PROBLEM TO WORK ON
Can you quote, word for word, the text that goes with every item below, leaving the pictures out of your answer?
▼
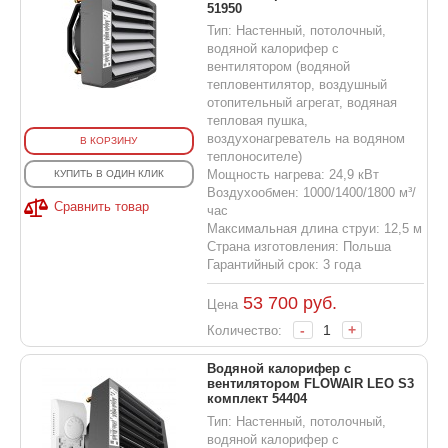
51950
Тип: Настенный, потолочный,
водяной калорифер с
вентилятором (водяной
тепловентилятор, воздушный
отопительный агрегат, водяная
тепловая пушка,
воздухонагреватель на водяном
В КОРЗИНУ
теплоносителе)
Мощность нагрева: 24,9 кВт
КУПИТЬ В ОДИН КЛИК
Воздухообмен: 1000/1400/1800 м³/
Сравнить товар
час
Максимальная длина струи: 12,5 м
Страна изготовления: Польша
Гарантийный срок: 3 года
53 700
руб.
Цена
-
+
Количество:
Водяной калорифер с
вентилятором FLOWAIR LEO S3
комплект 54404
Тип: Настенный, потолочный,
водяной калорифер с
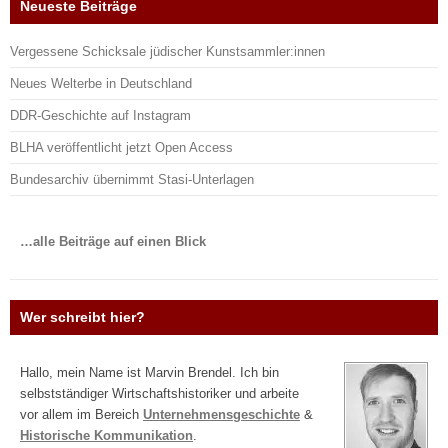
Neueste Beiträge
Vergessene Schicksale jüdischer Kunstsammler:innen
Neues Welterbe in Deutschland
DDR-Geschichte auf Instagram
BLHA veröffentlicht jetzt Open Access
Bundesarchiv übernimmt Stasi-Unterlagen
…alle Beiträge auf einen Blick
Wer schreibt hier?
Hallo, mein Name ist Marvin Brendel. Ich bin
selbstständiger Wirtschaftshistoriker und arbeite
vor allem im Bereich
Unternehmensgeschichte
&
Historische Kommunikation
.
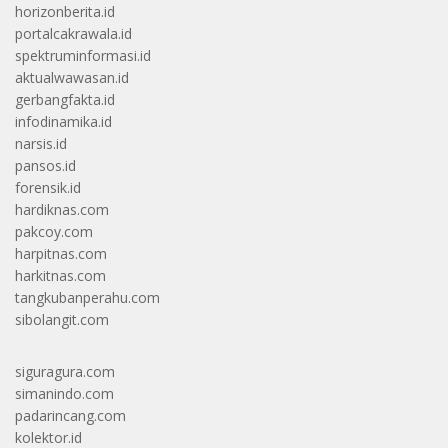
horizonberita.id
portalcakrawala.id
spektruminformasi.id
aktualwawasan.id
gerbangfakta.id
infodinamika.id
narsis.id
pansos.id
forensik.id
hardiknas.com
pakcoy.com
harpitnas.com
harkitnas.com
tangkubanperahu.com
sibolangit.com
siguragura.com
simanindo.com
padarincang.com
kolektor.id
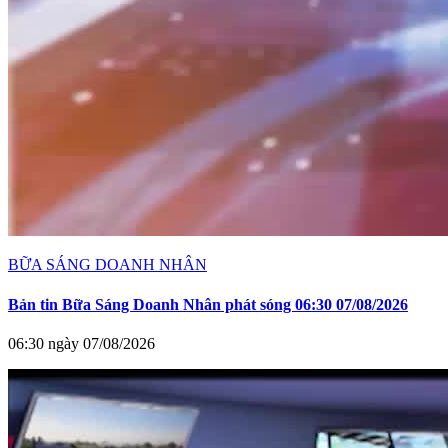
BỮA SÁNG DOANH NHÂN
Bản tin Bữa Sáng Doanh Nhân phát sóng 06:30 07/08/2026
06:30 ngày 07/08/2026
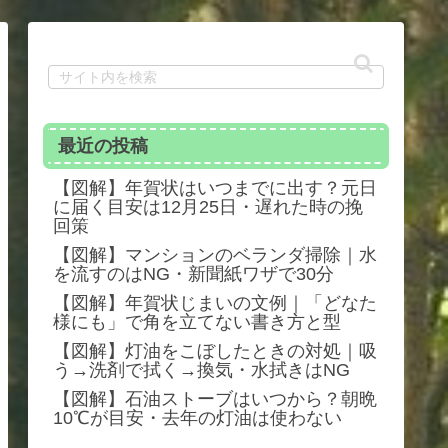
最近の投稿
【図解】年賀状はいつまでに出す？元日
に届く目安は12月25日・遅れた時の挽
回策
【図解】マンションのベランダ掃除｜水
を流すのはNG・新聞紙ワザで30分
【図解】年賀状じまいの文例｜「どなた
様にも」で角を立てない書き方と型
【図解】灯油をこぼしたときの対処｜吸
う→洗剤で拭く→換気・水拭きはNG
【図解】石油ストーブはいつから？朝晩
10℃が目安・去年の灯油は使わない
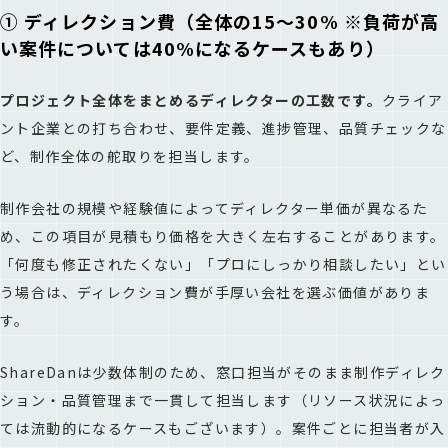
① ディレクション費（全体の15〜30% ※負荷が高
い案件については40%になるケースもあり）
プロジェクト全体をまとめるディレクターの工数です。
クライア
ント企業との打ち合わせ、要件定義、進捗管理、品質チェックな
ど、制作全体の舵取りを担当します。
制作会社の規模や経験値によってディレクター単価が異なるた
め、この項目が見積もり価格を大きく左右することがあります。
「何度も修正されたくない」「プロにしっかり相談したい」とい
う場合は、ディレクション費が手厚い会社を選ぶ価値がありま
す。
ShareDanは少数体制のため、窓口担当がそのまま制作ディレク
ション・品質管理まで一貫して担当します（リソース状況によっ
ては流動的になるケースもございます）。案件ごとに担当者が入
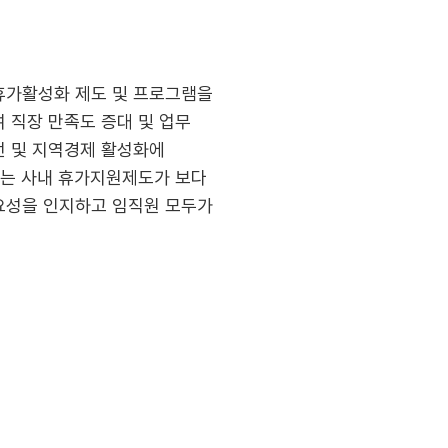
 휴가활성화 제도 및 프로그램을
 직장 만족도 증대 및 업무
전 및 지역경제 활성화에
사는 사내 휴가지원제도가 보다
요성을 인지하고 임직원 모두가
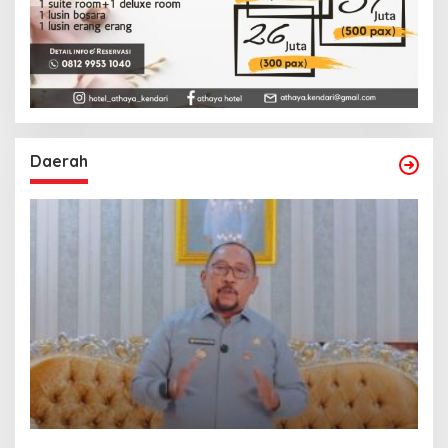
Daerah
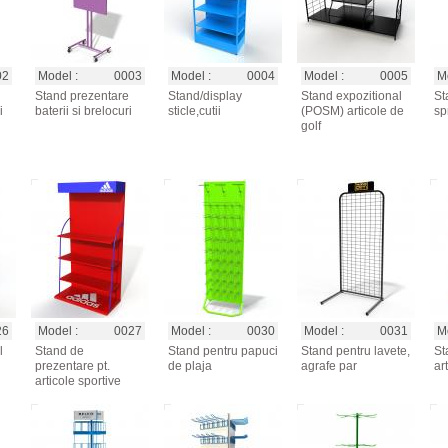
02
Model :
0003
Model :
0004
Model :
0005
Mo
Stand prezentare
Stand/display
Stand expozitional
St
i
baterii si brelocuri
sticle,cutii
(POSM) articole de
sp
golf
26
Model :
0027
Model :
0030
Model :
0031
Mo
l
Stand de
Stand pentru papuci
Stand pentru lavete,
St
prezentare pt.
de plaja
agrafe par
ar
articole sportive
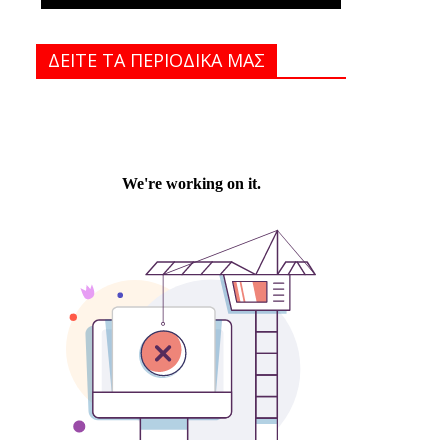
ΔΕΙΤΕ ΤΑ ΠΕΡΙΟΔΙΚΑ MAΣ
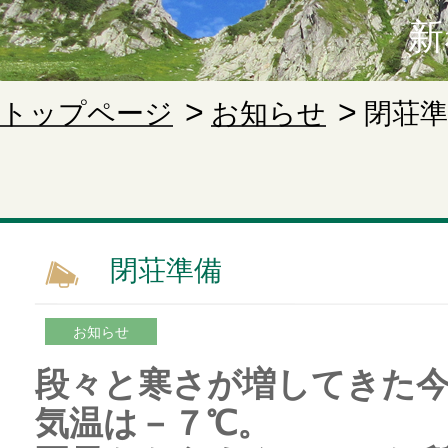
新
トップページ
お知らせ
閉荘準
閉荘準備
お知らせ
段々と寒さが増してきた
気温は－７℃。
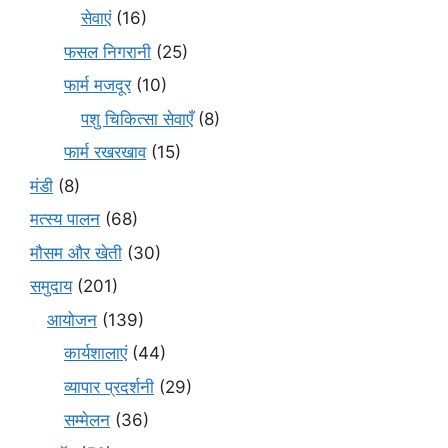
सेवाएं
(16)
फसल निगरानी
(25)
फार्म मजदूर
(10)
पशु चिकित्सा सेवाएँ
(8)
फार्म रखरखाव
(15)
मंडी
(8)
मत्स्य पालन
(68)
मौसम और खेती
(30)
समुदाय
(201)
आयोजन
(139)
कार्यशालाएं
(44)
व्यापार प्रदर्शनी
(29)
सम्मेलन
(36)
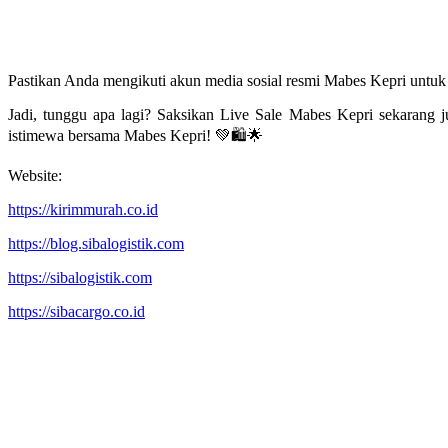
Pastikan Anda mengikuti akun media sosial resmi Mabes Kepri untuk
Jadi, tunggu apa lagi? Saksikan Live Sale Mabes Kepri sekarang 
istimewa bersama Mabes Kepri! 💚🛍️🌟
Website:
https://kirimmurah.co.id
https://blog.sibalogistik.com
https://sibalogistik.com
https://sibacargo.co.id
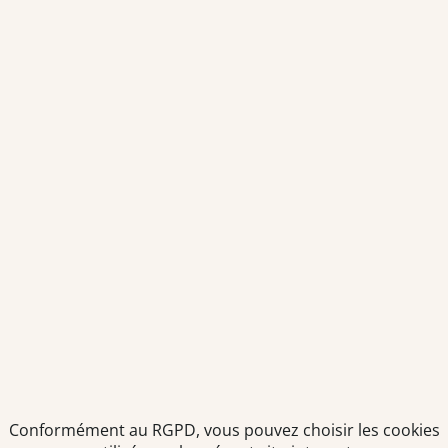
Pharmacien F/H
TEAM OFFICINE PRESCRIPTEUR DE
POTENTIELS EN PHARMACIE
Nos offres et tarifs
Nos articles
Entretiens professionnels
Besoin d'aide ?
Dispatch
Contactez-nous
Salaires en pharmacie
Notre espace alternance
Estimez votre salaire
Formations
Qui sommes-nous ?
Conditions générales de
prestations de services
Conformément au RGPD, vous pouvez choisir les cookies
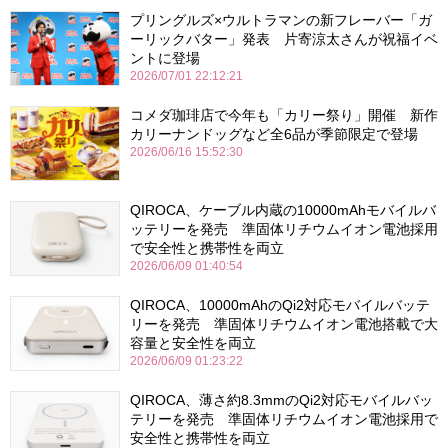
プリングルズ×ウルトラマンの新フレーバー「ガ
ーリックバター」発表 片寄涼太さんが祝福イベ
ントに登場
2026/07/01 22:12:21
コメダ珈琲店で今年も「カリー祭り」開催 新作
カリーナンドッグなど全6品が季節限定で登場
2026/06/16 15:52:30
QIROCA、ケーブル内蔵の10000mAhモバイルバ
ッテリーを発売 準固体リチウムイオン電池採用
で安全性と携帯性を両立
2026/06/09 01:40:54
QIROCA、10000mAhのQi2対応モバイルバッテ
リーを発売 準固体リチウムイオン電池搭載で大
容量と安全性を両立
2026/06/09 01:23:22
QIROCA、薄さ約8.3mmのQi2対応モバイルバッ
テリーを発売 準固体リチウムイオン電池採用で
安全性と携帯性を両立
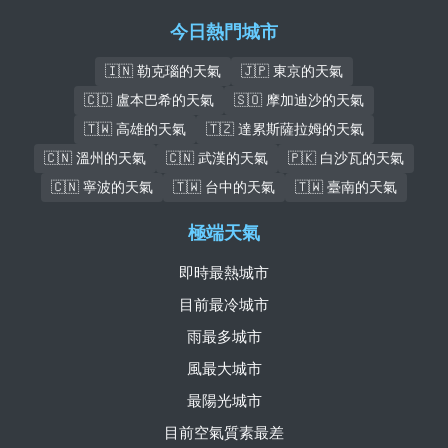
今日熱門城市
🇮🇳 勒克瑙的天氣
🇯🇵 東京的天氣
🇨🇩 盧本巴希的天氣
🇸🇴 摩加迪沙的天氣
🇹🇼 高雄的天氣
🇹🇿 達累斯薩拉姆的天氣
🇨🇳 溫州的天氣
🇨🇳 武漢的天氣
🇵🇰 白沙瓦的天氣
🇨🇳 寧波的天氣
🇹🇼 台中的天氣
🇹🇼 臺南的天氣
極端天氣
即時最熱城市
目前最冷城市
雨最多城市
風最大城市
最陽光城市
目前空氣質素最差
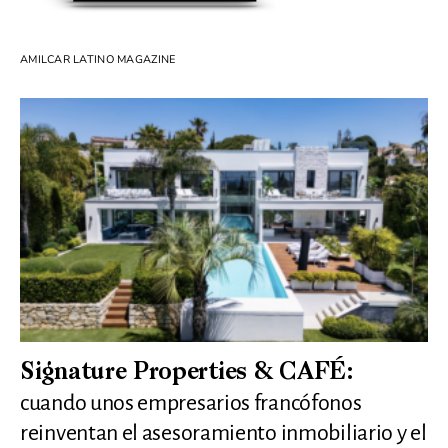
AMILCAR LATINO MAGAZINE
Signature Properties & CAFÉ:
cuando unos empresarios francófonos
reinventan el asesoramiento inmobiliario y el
▲
WRITTEN SOLUTION
51950
Тип: Настенный, потолочный,
водяной калорифер с
вентилятором (водяной
тепловентилятор, воздушный
отопительный агрегат, водяная
тепловая пушка,
воздухонагреватель на водяном
В КОРЗИНУ
теплоносителе)
Мощность нагрева: 24,9 кВт
КУПИТЬ В ОДИН КЛИК
Воздухообмен: 1000/1400/1800 м³/
Сравнить товар
час
Максимальная длина струи: 12,5 м
Страна изготовления: Польша
Гарантийный срок: 3 года
53 700
руб.
Цена
-
+
Количество:
Водяной калорифер с
вентилятором FLOWAIR LEO S3
комплект 54404
Тип: Настенный, потолочный,
водяной калорифер с
Neueste Beiträge
Vergessene Schicksale jüdischer Kunstsammler:innen
Neues Welterbe in Deutschland
DDR-Geschichte auf Instagram
BLHA veröffentlicht jetzt Open Access
Bundesarchiv übernimmt Stasi-Unterlagen
…alle Beiträge auf einen Blick
Wer schreibt hier?
Hallo, mein Name ist Marvin Brendel. Ich bin
selbstständiger Wirtschaftshistoriker und arbeite
vor allem im Bereich
Unternehmensgeschichte
&
Historische Kommunikation
.
horizonberita.id
portalcakrawala.id
spektruminformasi.id
aktualwawasan.id
gerbangfakta.id
infodinamika.id
narsis.id
pansos.id
forensik.id
hardiknas.com
pakcoy.com
harpitnas.com
harkitnas.com
tangkubanperahu.com
sibolangit.com
siguragura.com
simanindo.com
padarincang.com
kolektor.id
BỮA SÁNG DOANH NHÂN
Bản tin Bữa Sáng Doanh Nhân phát sóng 06:30 07/08/2026
06:30 ngày 07/08/2026
最近の投稿
【図解】年賀状はいつまでに出す？元日
に届く目安は12月25日・遅れた時の挽
回策
【図解】マンションのベランダ掃除｜水
を流すのはNG・新聞紙ワザで30分
【図解】年賀状じまいの文例｜「どなた
様にも」で角を立てない書き方と型
【図解】灯油をこぼしたときの対処｜吸
う→洗剤で拭く→換気・水拭きはNG
【図解】石油ストーブはいつから？朝晩
10℃が目安・去年の灯油は使わない
① ディレクション費（全体の15〜30% ※負荷が高
い案件については40%になるケースもあり）
プロジェクト全体をまとめるディレクターの工数です。
クライア
ント企業との打ち合わせ、要件定義、進捗管理、品質チェックな
ど、制作全体の舵取りを担当します。
制作会社の規模や経験値によってディレクター単価が異なるた
め、この項目が見積もり価格を大きく左右することがあります。
「何度も修正されたくない」「プロにしっかり相談したい」とい
う場合は、ディレクション費が手厚い会社を選ぶ価値がありま
す。
ShareDanは少数体制のため、窓口担当がそのまま制作ディレク
ション・品質管理まで一貫して担当します（リソース状況によっ
ては流動的になるケースもございます）。案件ごとに担当者が入
 휴가활성화 제도 및 프로그램을
 직장 만족도 증대 및 업무
전 및 지역경제 활성화에
사는 사내 휴가지원제도가 보다
요성을 인지하고 임직원 모두가
Daerah
02
Model :
0003
Model :
0004
Model :
0005
Mo
Stand prezentare
Stand/display
Stand expozitional
St
i
baterii si brelocuri
sticle,cutii
(POSM) articole de
sp
golf
26
Model :
0027
Model :
0030
Model :
0031
Mo
l
Stand de
Stand pentru papuci
Stand pentru lavete,
St
prezentare pt.
de plaja
agrafe par
ar
articole sportive
ΔΕΙΤΕ ΤΑ ΠΕΡΙΟΔΙΚΑ MAΣ
新
トップページ
お知らせ
閉荘準
閉荘準備
お知らせ
段々と寒さが増してきた
気温は－７℃。
सेवाएं
(16)
फसल निगरानी
(25)
फार्म मजदूर
(10)
पशु चिकित्सा सेवाएँ
(8)
फार्म रखरखाव
(15)
मंडी
(8)
मत्स्य पालन
(68)
मौसम और खेती
(30)
समुदाय
(201)
आयोजन
(139)
कार्यशालाएं
(44)
व्यापार प्रदर्शनी
(29)
सम्मेलन
(36)
Pastikan Anda mengikuti akun media sosial resmi Mabes Kepri untuk
Jadi, tunggu apa lagi? Saksikan Live Sale Mabes Kepri sekarang 
istimewa bersama Mabes Kepri! 💚🛍️🌟
Website:
https://kirimmurah.co.id
https://blog.sibalogistik.com
https://sibalogistik.com
https://sibacargo.co.id
Pharmacien F/H
TEAM OFFICINE PRESCRIPTEUR DE
POTENTIELS EN PHARMACIE
Nos offres et tarifs
Nos articles
Entretiens professionnels
Besoin d'aide ?
Dispatch
Contactez-nous
Salaires en pharmacie
Notre espace alternance
Estimez votre salaire
Formations
Qui sommes-nous ?
Conditions générales de
prestations de services
Conformément au RGPD, vous pouvez choisir les cookies
プリングルズ×ウルトラマンの新フレーバー「ガ
ーリックバター」発表 片寄涼太さんが祝福イベ
ントに登場
2026/07/01 22:12:21
コメダ珈琲店で今年も「カリー祭り」開催 新作
カリーナンドッグなど全6品が季節限定で登場
2026/06/16 15:52:30
QIROCA、ケーブル内蔵の10000mAhモバイルバ
ッテリーを発売 準固体リチウムイオン電池採用
で安全性と携帯性を両立
2026/06/09 01:40:54
QIROCA、10000mAhのQi2対応モバイルバッテ
リーを発売 準固体リチウムイオン電池搭載で大
容量と安全性を両立
2026/06/09 01:23:22
QIROCA、薄さ約8.3mmのQi2対応モバイルバッ
テリーを発売 準固体リチウムイオン電池採用で
安全性と携帯性を両立
今日熱門城市
🇮🇳 勒克瑙的天氣
🇯🇵 東京的天氣
🇨🇩 盧本巴希的天氣
🇸🇴 摩加迪沙的天氣
🇹🇼 高雄的天氣
🇹🇿 達累斯薩拉姆的天氣
🇨🇳 溫州的天氣
🇨🇳 武漢的天氣
🇵🇰 白沙瓦的天氣
🇨🇳 寧波的天氣
🇹🇼 台中的天氣
🇹🇼 臺南的天氣
極端天氣
即時最熱城市
目前最冷城市
雨最多城市
風最大城市
最陽光城市
目前空氣質素最差
AMILCAR LATINO MAGAZINE
Signature Properties & CAFÉ:
cuando unos empresarios francófonos
reinventan el asesoramiento inmobiliario y el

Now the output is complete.